By Jim Bochnowski in News on May 21, 2015 8:40PM

U.S. Census Bureau

Chicago has retained its position as the third-largest city in America, but somehow its population only grew by 82—yes, 82 individual people—last year.

The Census Bureau released new data Thursday on America's largest cities, which confirmed that Chicago only saw its population grow by 0.003 percent from July 2013 to July 2014. Again, that's 82 whole people.

Chicago's stagnant growth is especially noticeable when you compare it to America's other largest cities. In the same time period New York grew by 0.6 percent and Los Angeles grew by 0.8 percent. Houston, the fourth-largest city, saw a 1.6 percent increase in population over the last year, with a population of 2,239,558.

Since the 2010 census, Chicago has seen a population gain of roughly 1 percent, which is the sixth-slowest increase among the fifty largest cities in America. Only Milwaukee, Memphis, Baltimore, Cleveland and Detroit logged lower population growth numbers.

According to Rob Paral, a Chicago-based demographer, the city's largest boom took place in the '90s:

"The boom of Chicago in the 1990s was due to immigration. You take away that catalyst of immigration, and you see what we have. They're going to different parts of the country, and there's much less immigration to the U.S. than there was decades ago. Texas, as an example, has been a magnet for a lot of lower-paying jobs and has the benefit of lower housing costs.
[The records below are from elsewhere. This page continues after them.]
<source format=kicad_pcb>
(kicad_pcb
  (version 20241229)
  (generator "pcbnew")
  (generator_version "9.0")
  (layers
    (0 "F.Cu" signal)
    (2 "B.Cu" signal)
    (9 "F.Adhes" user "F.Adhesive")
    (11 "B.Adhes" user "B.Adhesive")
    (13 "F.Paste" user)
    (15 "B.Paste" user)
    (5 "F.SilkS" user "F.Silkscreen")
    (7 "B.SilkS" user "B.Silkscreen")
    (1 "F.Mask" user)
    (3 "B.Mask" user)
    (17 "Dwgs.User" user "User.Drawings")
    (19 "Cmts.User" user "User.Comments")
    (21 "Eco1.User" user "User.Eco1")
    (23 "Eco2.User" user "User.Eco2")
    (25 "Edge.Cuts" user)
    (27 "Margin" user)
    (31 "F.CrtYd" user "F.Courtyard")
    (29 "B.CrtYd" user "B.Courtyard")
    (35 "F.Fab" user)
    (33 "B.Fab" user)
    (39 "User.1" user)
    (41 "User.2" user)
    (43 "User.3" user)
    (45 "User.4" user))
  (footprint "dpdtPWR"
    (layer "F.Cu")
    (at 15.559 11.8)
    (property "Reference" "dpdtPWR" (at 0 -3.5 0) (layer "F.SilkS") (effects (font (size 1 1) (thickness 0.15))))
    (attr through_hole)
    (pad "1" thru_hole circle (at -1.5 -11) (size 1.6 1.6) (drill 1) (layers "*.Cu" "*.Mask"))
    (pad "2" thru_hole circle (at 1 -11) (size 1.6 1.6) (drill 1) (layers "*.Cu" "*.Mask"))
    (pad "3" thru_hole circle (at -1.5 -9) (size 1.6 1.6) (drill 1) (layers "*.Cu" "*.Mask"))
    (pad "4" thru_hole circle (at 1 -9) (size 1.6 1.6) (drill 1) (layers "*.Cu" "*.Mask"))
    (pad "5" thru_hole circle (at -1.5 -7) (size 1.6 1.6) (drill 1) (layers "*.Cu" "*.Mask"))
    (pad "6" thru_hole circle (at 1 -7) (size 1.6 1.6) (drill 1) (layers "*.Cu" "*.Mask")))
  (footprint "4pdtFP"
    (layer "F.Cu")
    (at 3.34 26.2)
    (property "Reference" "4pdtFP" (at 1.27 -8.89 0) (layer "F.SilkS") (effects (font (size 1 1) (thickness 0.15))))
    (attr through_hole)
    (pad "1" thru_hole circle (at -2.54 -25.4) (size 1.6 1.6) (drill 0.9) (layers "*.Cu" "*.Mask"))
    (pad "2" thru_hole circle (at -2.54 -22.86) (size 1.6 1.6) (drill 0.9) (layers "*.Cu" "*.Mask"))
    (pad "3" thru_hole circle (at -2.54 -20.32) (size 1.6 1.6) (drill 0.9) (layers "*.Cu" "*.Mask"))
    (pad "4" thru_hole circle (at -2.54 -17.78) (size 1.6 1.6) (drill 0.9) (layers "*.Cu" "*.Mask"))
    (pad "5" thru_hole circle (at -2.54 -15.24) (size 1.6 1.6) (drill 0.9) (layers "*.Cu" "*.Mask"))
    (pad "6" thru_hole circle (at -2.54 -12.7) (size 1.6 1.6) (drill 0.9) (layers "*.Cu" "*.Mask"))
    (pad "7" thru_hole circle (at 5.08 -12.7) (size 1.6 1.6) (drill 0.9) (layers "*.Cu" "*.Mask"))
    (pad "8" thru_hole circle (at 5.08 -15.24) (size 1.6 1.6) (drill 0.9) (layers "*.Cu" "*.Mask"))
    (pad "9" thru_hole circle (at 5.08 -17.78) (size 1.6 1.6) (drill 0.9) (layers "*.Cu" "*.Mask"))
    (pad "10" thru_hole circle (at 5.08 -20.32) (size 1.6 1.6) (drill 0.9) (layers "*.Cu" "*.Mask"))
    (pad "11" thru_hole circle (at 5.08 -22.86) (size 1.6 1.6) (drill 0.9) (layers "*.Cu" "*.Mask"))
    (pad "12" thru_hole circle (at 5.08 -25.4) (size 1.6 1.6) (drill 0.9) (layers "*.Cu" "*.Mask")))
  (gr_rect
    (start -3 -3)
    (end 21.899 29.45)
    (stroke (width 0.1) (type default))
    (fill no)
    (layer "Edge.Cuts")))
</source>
If you're making $15 an hour, the difference between making it where a house costs $100,000 and $300,000 is great."

The Chicago Metropolitan Agency for Planning released a study of Chicago's population trends Thursday, and noted that "while the region's population growth has begun to recover from recessionary lows, that growth substantially lags peer regions."

The study also showed that the Chicagoland area's "growth in many key industries is behind our peer regions. While this analysis does not attribute a causal relationship between the region's economic and demographic trends, growth that is lagging compared to competitive regions indicates a challenge that must be addressed by the region as a whole."

In short, if you want more people to move to Chicago, you have to give them a reason to come here. After all, we don't want to lose our position as America's third-largest city to Houston, do we?